Efficient Beam Tree Recursion
This work addresses scalability issues for researchers and practitioners using recursive neural networks, though it is incremental as it builds on prior BT-RvNN methods.
The paper tackles the high memory usage of Beam Tree Recursive Neural Networks (BT-RvNN) by identifying and removing a bottleneck in scorer and recursive cell entanglement, reducing memory usage by 10-16 times and achieving new state-of-the-art performance on ListOps while maintaining similar results on other tasks.

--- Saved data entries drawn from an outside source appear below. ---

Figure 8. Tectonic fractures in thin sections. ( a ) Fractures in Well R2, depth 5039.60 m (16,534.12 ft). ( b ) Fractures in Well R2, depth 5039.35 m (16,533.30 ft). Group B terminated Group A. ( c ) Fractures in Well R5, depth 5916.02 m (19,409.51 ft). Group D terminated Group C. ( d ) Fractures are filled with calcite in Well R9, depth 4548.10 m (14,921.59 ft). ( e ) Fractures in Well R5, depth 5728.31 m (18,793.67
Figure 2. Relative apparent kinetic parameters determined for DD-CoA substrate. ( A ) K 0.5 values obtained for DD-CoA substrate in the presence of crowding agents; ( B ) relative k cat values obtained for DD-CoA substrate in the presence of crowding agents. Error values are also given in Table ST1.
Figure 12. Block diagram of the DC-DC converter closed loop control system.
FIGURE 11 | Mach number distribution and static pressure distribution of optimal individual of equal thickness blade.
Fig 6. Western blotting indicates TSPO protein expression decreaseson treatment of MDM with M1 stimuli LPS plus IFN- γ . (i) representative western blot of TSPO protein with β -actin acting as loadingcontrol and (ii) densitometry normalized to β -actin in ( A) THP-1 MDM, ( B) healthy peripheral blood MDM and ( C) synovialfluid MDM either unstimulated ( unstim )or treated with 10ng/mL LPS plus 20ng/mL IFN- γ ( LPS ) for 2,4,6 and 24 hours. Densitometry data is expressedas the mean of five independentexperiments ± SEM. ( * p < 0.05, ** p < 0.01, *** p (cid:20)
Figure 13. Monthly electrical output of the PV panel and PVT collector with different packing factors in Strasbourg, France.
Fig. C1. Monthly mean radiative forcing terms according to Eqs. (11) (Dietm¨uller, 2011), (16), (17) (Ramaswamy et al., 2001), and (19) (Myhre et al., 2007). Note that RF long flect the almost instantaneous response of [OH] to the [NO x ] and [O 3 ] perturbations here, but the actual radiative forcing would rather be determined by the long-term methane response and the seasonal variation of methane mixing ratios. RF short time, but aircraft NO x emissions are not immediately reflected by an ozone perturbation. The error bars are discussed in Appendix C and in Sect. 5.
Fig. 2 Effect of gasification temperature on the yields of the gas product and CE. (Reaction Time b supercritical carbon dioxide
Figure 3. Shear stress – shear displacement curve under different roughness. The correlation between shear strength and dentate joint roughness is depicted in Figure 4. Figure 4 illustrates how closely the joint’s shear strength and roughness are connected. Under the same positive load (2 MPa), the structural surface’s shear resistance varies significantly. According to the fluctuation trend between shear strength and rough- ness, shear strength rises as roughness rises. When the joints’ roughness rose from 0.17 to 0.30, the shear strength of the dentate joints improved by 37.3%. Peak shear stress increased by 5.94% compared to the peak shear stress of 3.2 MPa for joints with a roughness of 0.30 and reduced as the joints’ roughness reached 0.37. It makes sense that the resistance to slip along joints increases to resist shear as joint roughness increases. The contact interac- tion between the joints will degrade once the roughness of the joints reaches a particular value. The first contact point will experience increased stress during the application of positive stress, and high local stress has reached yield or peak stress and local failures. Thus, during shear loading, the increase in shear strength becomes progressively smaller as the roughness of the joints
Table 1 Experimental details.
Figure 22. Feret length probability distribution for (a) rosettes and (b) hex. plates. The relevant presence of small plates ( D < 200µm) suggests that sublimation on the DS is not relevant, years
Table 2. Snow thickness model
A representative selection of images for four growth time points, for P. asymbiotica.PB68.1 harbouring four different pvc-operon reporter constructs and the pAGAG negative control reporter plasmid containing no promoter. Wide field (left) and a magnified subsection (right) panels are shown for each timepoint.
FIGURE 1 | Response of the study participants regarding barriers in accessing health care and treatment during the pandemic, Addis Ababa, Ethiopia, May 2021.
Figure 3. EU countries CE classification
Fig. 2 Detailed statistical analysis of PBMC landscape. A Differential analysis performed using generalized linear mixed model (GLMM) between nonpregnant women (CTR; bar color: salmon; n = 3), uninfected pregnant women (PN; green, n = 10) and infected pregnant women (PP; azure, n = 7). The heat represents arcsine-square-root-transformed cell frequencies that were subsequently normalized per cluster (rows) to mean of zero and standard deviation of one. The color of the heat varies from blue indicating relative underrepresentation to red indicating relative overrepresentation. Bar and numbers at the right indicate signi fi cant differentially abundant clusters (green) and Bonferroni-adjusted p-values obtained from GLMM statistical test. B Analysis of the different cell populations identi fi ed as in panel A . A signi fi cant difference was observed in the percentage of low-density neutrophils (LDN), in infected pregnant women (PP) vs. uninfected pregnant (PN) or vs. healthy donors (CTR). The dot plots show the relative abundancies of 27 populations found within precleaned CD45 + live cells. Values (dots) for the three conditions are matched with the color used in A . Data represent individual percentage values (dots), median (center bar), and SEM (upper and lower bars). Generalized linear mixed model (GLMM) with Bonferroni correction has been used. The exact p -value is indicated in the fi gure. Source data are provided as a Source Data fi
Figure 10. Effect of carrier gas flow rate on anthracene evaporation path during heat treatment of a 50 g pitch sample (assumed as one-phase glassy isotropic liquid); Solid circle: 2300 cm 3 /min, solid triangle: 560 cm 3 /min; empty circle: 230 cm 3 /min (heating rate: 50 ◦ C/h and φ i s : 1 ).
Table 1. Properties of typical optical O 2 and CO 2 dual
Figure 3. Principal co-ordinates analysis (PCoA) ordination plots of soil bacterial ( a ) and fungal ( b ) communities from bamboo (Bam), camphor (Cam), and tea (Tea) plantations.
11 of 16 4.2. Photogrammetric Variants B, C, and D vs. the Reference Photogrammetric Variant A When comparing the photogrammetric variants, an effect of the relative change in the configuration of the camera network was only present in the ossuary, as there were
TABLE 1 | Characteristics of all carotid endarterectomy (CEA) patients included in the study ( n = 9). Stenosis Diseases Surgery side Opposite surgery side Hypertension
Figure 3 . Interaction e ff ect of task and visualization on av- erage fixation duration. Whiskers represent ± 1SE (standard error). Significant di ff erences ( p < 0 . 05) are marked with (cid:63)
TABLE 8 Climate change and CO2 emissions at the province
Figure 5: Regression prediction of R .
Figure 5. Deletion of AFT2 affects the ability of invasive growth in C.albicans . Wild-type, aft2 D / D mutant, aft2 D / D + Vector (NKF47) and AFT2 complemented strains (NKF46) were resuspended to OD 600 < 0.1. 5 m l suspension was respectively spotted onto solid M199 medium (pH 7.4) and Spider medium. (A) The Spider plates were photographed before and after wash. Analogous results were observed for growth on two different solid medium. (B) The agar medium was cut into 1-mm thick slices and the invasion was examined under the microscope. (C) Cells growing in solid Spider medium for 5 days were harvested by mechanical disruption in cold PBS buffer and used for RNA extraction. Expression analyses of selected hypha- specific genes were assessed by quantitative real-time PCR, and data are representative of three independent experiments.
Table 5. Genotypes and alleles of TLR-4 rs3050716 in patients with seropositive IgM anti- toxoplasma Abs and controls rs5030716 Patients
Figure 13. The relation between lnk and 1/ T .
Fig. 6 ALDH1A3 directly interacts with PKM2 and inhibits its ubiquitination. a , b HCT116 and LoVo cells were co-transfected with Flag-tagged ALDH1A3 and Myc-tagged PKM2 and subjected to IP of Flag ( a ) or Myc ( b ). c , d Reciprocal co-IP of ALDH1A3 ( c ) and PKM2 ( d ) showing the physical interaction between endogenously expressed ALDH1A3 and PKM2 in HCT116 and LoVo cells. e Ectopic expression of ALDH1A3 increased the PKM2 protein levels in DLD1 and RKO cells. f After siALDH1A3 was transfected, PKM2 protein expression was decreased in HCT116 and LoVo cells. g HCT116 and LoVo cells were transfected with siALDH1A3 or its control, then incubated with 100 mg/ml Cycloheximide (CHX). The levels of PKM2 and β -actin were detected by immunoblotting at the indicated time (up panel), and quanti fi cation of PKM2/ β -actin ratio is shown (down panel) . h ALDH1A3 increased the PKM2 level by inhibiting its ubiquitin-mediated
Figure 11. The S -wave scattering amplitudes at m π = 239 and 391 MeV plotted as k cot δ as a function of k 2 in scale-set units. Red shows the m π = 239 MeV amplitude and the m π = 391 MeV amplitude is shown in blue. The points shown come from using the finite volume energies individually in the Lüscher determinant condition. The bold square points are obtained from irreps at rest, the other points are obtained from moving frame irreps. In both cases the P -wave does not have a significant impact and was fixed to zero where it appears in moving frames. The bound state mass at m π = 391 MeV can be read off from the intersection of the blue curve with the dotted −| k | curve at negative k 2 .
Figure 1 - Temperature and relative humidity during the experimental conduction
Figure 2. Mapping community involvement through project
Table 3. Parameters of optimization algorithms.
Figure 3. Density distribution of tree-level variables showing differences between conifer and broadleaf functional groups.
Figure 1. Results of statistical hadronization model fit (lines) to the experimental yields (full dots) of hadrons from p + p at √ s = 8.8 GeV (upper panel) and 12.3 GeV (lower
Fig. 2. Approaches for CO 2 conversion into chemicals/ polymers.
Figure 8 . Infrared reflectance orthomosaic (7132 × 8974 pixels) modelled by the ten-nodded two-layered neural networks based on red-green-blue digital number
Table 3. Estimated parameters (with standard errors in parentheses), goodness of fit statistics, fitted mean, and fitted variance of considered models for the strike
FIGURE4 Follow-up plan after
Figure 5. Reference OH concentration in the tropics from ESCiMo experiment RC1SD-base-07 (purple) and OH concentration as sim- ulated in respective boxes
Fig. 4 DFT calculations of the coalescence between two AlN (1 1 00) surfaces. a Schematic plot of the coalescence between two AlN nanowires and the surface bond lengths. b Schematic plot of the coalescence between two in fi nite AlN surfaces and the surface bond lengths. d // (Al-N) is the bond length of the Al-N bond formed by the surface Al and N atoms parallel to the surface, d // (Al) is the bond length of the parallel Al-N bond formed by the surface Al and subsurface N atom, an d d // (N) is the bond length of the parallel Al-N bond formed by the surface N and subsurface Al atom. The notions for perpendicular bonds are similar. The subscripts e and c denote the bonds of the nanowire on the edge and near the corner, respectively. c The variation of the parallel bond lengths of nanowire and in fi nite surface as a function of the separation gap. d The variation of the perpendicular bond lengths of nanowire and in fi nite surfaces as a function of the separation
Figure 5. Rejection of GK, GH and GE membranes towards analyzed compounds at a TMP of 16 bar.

Beam Tree Recursive Neural Network (BT-RvNN) was recently proposed as a simple extension of Gumbel Tree RvNN and it was shown to achieve state-of-the-art length generalization performance in ListOps while maintaining comparable performance on other tasks. However, although not the worst in its kind, BT-RvNN can be still exorbitantly expensive in memory usage. In this paper, we identify the main bottleneck in BT-RvNN's memory usage to be the entanglement of the scorer function and the recursive cell function. We propose strategies to remove this bottleneck and further simplify its memory usage. Overall, our strategies not only reduce the memory usage of BT-RvNN by $10$-$16$ times but also create a new state-of-the-art in ListOps while maintaining similar performance in other tasks. In addition, we also propose a strategy to utilize the induced latent-tree node representations produced by BT-RvNN to turn BT-RvNN from a sentence encoder of the form $f:\mathbb{R}^{n \times d} \rightarrow \mathbb{R}^{d}$ into a sequence contextualizer of the form $f:\mathbb{R}^{n \times d} \rightarrow \mathbb{R}^{n \times d}$. Thus, our proposals not only open up a path for further scalability of RvNNs but also standardize a way to use BT-RvNNs as another building block in the deep learning toolkit that can be easily stacked or interfaced with other popular models such as Transformers and Structured State Space models.